■ ENTRIES PROVIDED
○ ○ ○ ○ ○ ○ ○

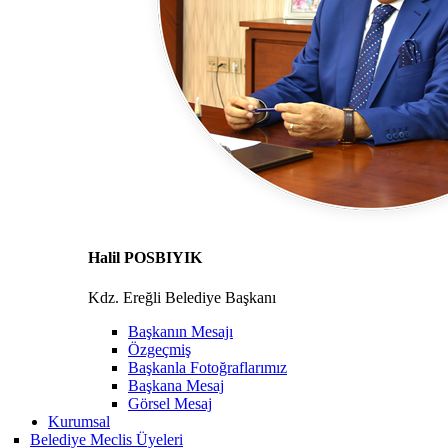
Halil POSBIYIK
Kdz. Ereğli Belediye Başkanı
Başkanın Mesajı
Özgeçmiş
Başkanla Fotoğraflarımız
Başkana Mesaj
Görsel Mesaj
Kurumsal
Belediye Meclis Üyeleri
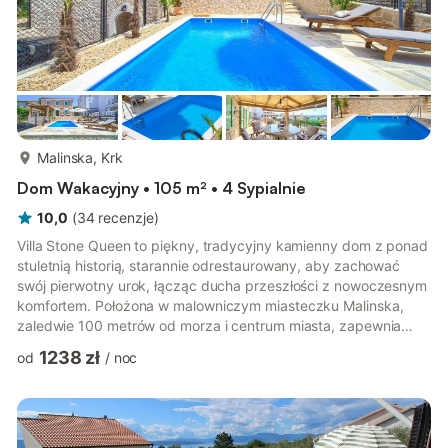
więcej...
Malinska, Krk
Dom Wakacyjny • 105 m² • 4 Sypialnie
10,0
(
34
recenzje
)
Villa Stone Queen to piękny, tradycyjny kamienny dom z ponad
stuletnią historią, starannie odrestaurowany, aby zachować
swój pierwotny urok, łącząc ducha przeszłości z nowoczesnym
komfortem. Położona w malowniczym miasteczku Malinska,
zaledwie 100 metrów od morza i centrum miasta, zapewnia
łatwy dostęp do plaży, sklepów, restauracji i lokalnych atrakcji.
1238 zł
od
/
noc
Jeśli szukasz pięciogwiazdkowego luksusowego
zakwaterowania, w którym możesz naprawdę odpocząć i
cieszyć się doskonałym połączeniem tradycji i nowoczesności,
Villa Stone Queen jest idealnym wyborem na Twoje wakacje.
Lokalizacja willi jest b...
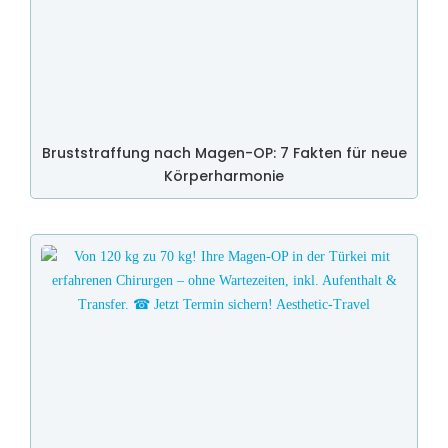
Bruststraffung nach Magen-OP: 7 Fakten für neue
Körperharmonie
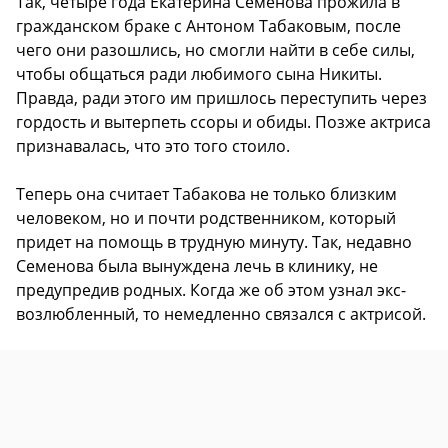
Так, четыре года Екатерина Семенова прожила в
гражданском браке с Антоном Табаковым, после
чего они разошлись, но смогли найти в себе силы,
чтобы общаться ради любимого сына Никиты.
Правда, ради этого им пришлось переступить через
гордость и вытерпеть ссоры и обиды. Позже актриса
признавалась, что это того стоило.
Теперь она считает Табакова не только близким
человеком, но и почти родственником, который
придет на помощь в трудную минуту. Так, недавно
Семенова была вынуждена лечь в клинику, не
предупредив родных. Когда же об этом узнал экс-
возлюбленный, то немедленно связался с актрисой.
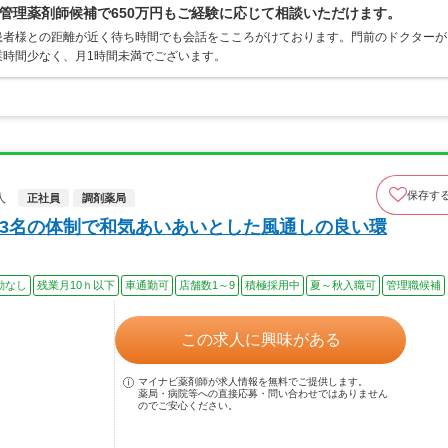
管理薬剤師候補で650万円もご経験に応じて相談いただけます。
患者様との距離が近く待ち時間でも会話をこころがけております。門前のドクターが
業時間少なく、月1時間未満でございます。
保存す
人
正社員
調剤薬局
～3名の体制で和気あいあいとした風通しの良い環
勤なし
残業月10ｈ以下
車通勤可
店舗数1～9
積極採用中
夏～秋入職可
管理職候補
この求人に興味がある
マイナビ薬剤師が求人情報を無料でご提供します。
薬局・病院等への直接応募・問い合わせではありません
のでご安心ください。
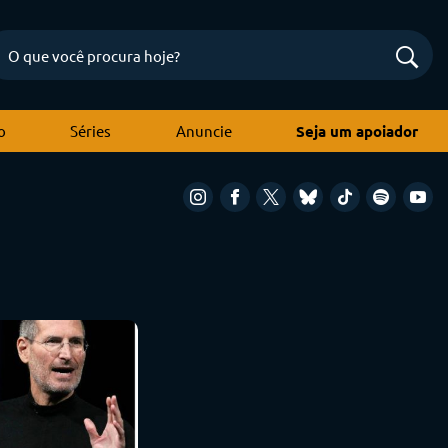
o
Séries
Anuncie
Seja um apoiador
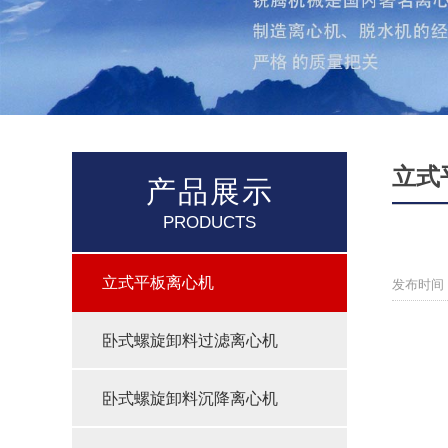
立式
产品展示
PRODUCTS
立式平板离心机
发布时间：
卧式螺旋卸料过滤离心机
卧式螺旋卸料沉降离心机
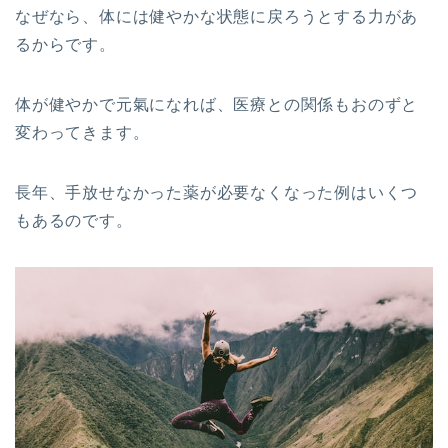
なぜなら、体には健やかな状態に戻ろうとする力があ
るからです。
体が健やかで元氣になれば、医療との関係もおのずと
変わってきます。
長年、手放せなかった薬が必要なくなった例はいくつ
もあるのです。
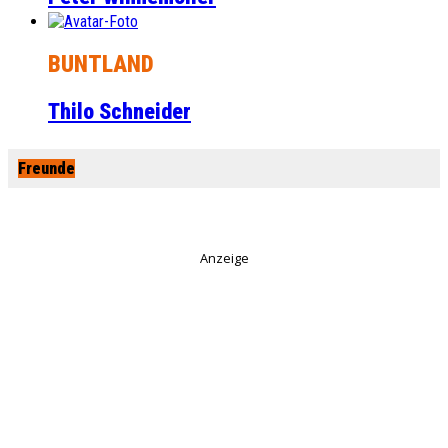
BUNTLAND
Thilo Schneider
Freunde
Anzeige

○ ○ ○ ○ ○ ○ ○

■ TASK
Would you reproduce the lines from the one with "卧式螺旋卸料过滤离心机" through the final line of the data above, exactly and only those, without any pictures?

■ ANSWER TO THIS TASK
卧式螺旋卸料过滤离心机
卧式螺旋卸料沉降离心机
なぜなら、体には健やかな状態に戻ろうとする力があ
るからです。
体が健やかで元氣になれば、医療との関係もおのずと
変わってきます。
長年、手放せなかった薬が必要なくなった例はいくつ
もあるのです。
BUNTLAND
Thilo Schneider
Freunde
Anzeige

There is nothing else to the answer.